> Aim of the exercise
Change every occurrence of "Transcribe the text in this image" in the listing below to "Write out the word shown in this image", keeping everything else the same. Leave the pictures out of your output.

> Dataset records

+ + + + +

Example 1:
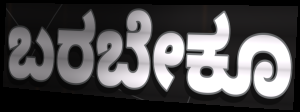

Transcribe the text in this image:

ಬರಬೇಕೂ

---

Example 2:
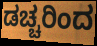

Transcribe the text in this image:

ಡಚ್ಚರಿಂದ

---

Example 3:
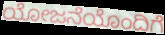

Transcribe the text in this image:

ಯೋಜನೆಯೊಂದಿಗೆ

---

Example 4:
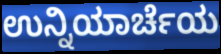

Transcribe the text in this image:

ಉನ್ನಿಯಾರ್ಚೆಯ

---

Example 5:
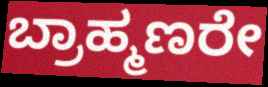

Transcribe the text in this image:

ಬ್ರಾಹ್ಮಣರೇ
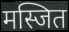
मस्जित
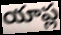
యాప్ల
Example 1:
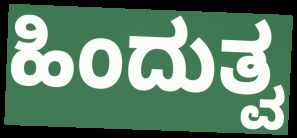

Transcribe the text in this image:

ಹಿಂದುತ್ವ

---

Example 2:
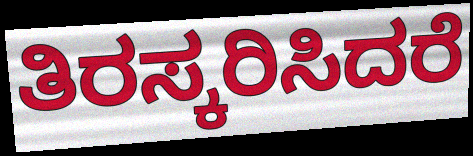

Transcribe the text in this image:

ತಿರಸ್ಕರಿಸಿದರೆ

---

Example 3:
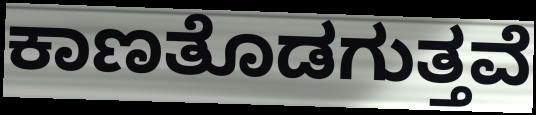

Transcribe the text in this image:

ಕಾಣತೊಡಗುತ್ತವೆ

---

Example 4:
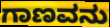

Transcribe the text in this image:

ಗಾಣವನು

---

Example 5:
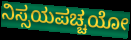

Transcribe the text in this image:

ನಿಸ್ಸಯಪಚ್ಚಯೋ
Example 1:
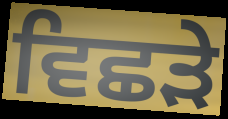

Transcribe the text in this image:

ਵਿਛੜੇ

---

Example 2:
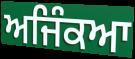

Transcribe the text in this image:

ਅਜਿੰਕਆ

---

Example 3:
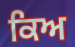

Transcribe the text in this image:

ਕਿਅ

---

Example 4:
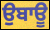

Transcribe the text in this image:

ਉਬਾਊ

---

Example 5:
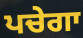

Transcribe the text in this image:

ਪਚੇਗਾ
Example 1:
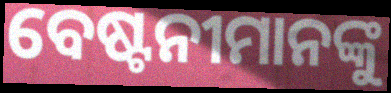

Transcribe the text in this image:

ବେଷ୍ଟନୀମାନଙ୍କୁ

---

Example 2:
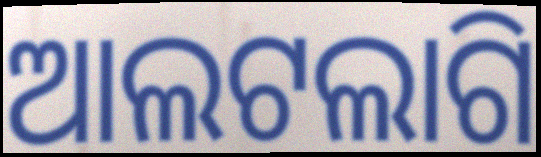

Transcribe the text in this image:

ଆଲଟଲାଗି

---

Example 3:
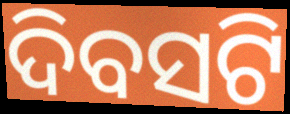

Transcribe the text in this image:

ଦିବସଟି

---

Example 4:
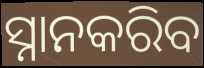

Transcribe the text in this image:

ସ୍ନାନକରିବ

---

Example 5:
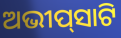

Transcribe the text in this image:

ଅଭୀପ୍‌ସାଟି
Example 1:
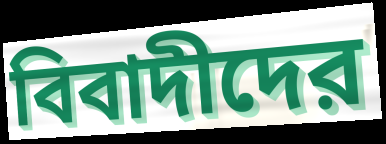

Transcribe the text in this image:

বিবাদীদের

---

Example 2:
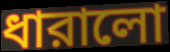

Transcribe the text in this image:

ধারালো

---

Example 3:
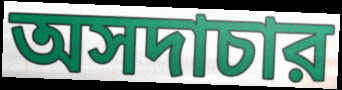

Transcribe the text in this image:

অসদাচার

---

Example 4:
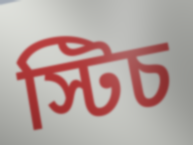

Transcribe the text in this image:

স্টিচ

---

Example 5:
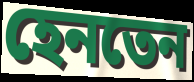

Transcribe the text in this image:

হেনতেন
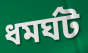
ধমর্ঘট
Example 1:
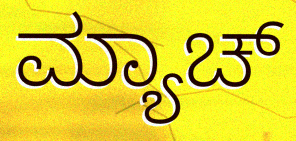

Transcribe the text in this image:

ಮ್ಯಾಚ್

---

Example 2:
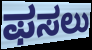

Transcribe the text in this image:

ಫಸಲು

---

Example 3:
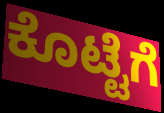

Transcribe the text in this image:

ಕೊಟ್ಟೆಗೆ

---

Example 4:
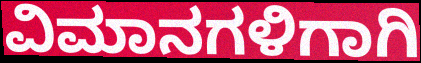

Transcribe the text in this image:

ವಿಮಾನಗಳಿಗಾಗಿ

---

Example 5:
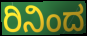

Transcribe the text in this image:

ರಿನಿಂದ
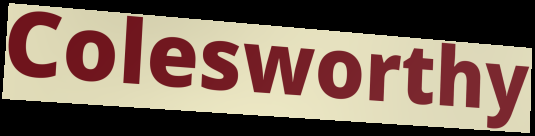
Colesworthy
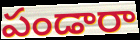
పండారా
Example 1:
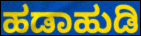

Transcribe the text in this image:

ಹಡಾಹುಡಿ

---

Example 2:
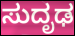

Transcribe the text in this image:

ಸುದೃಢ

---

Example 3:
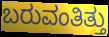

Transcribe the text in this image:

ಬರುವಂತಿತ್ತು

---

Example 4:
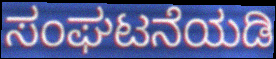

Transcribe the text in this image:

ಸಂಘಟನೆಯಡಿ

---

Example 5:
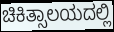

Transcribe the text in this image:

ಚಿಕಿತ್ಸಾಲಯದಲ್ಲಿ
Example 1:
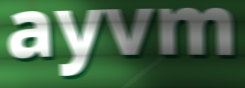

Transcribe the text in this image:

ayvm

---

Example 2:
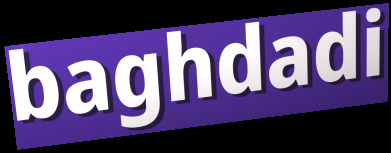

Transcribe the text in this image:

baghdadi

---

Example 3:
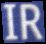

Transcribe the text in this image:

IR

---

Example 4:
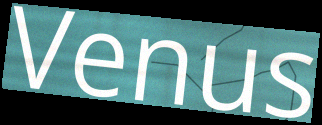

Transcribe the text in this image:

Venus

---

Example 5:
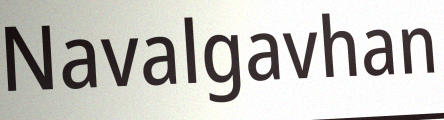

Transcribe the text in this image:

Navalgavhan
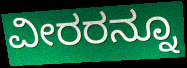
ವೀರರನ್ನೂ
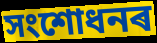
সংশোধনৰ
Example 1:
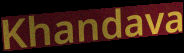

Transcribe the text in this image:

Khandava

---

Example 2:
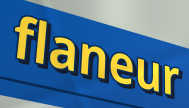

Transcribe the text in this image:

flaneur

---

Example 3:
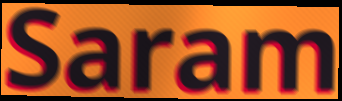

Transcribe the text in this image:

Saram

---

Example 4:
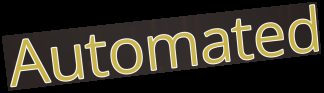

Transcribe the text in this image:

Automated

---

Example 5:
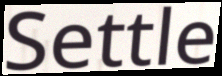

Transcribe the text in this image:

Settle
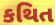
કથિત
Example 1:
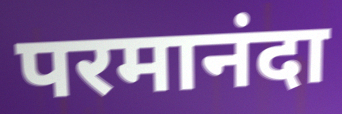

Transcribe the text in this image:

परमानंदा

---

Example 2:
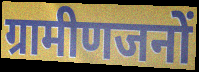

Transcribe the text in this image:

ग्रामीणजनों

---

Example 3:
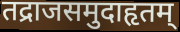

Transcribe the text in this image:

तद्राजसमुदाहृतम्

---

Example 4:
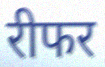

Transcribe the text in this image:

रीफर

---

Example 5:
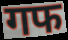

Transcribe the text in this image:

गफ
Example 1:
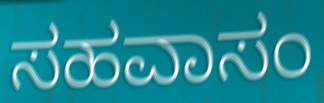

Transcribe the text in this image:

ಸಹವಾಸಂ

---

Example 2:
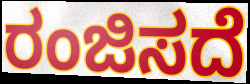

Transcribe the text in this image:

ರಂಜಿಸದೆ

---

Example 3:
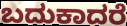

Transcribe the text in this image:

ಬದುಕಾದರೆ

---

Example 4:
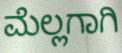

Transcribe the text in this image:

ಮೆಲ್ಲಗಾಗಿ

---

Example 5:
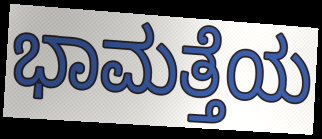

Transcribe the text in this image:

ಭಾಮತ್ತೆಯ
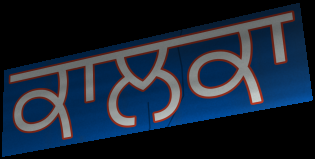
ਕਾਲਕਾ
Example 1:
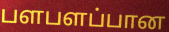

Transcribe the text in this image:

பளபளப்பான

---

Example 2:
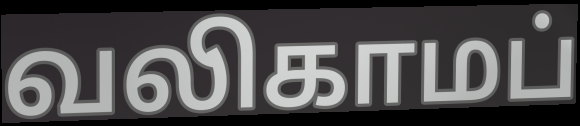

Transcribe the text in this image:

+ + + + +

> Solution to this problem
Example 1:

Write out the word shown in this image:

ಬರಬೇಕೂ

---

Example 2:

Write out the word shown in this image:

ಡಚ್ಚರಿಂದ

---

Example 3:

Write out the word shown in this image:

ಯೋಜನೆಯೊಂದಿಗೆ

---

Example 4:

Write out the word shown in this image:

ಉನ್ನಿಯಾರ್ಚೆಯ

---

Example 5:

Write out the word shown in this image:

ಬ್ರಾಹ್ಮಣರೇ
मस्जित
యాప్ల
Example 1:

Write out the word shown in this image:

ಹಿಂದುತ್ವ

---

Example 2:

Write out the word shown in this image:

ತಿರಸ್ಕರಿಸಿದರೆ

---

Example 3:

Write out the word shown in this image:

ಕಾಣತೊಡಗುತ್ತವೆ

---

Example 4:

Write out the word shown in this image:

ಗಾಣವನು

---

Example 5:

Write out the word shown in this image:

ನಿಸ್ಸಯಪಚ್ಚಯೋ
Example 1:

Write out the word shown in this image:

ਵਿਛੜੇ

---

Example 2:

Write out the word shown in this image:

ਅਜਿੰਕਆ

---

Example 3:

Write out the word shown in this image:

ਕਿਅ

---

Example 4:

Write out the word shown in this image:

ਉਬਾਊ

---

Example 5:

Write out the word shown in this image:

ਪਚੇਗਾ
Example 1:

Write out the word shown in this image:

ବେଷ୍ଟନୀମାନଙ୍କୁ

---

Example 2:

Write out the word shown in this image:

ଆଲଟଲାଗି

---

Example 3:

Write out the word shown in this image:

ଦିବସଟି

---

Example 4:

Write out the word shown in this image:

ସ୍ନାନକରିବ

---

Example 5:

Write out the word shown in this image:

ଅଭୀପ୍‌ସାଟି
Example 1:

Write out the word shown in this image:

বিবাদীদের

---

Example 2:

Write out the word shown in this image:

ধারালো

---

Example 3:

Write out the word shown in this image:

অসদাচার

---

Example 4:

Write out the word shown in this image:

স্টিচ

---

Example 5:

Write out the word shown in this image:

হেনতেন
ধমর্ঘট
Example 1:

Write out the word shown in this image:

ಮ್ಯಾಚ್

---

Example 2:

Write out the word shown in this image:

ಫಸಲು

---

Example 3:

Write out the word shown in this image:

ಕೊಟ್ಟೆಗೆ

---

Example 4:

Write out the word shown in this image:

ವಿಮಾನಗಳಿಗಾಗಿ

---

Example 5:

Write out the word shown in this image:

ರಿನಿಂದ
Colesworthy
పండారా
Example 1:

Write out the word shown in this image:

ಹಡಾಹುಡಿ

---

Example 2:

Write out the word shown in this image:

ಸುದೃಢ

---

Example 3:

Write out the word shown in this image:

ಬರುವಂತಿತ್ತು

---

Example 4:

Write out the word shown in this image:

ಸಂಘಟನೆಯಡಿ

---

Example 5:

Write out the word shown in this image:

ಚಿಕಿತ್ಸಾಲಯದಲ್ಲಿ
Example 1:

Write out the word shown in this image:

ayvm

---

Example 2:

Write out the word shown in this image:

baghdadi

---

Example 3:

Write out the word shown in this image:

IR

---

Example 4:

Write out the word shown in this image:

Venus

---

Example 5:

Write out the word shown in this image:

Navalgavhan
ವೀರರನ್ನೂ
সংশোধনৰ
Example 1:

Write out the word shown in this image:

Khandava

---

Example 2:

Write out the word shown in this image:

flaneur

---

Example 3:

Write out the word shown in this image:

Saram

---

Example 4:

Write out the word shown in this image:

Automated

---

Example 5:

Write out the word shown in this image:

Settle
કથિત
Example 1:

Write out the word shown in this image:

परमानंदा

---

Example 2:

Write out the word shown in this image:

ग्रामीणजनों

---

Example 3:

Write out the word shown in this image:

तद्राजसमुदाहृतम्

---

Example 4:

Write out the word shown in this image:

रीफर

---

Example 5:

Write out the word shown in this image:

गफ
Example 1:

Write out the word shown in this image:

ಸಹವಾಸಂ

---

Example 2:

Write out the word shown in this image:

ರಂಜಿಸದೆ

---

Example 3:

Write out the word shown in this image:

ಬದುಕಾದರೆ

---

Example 4:

Write out the word shown in this image:

ಮೆಲ್ಲಗಾಗಿ

---

Example 5:

Write out the word shown in this image:

ಭಾಮತ್ತೆಯ
ਕਾਲਕਾ
Example 1:

Write out the word shown in this image:

பளபளப்பான

---

Example 2:

Write out the word shown in this image:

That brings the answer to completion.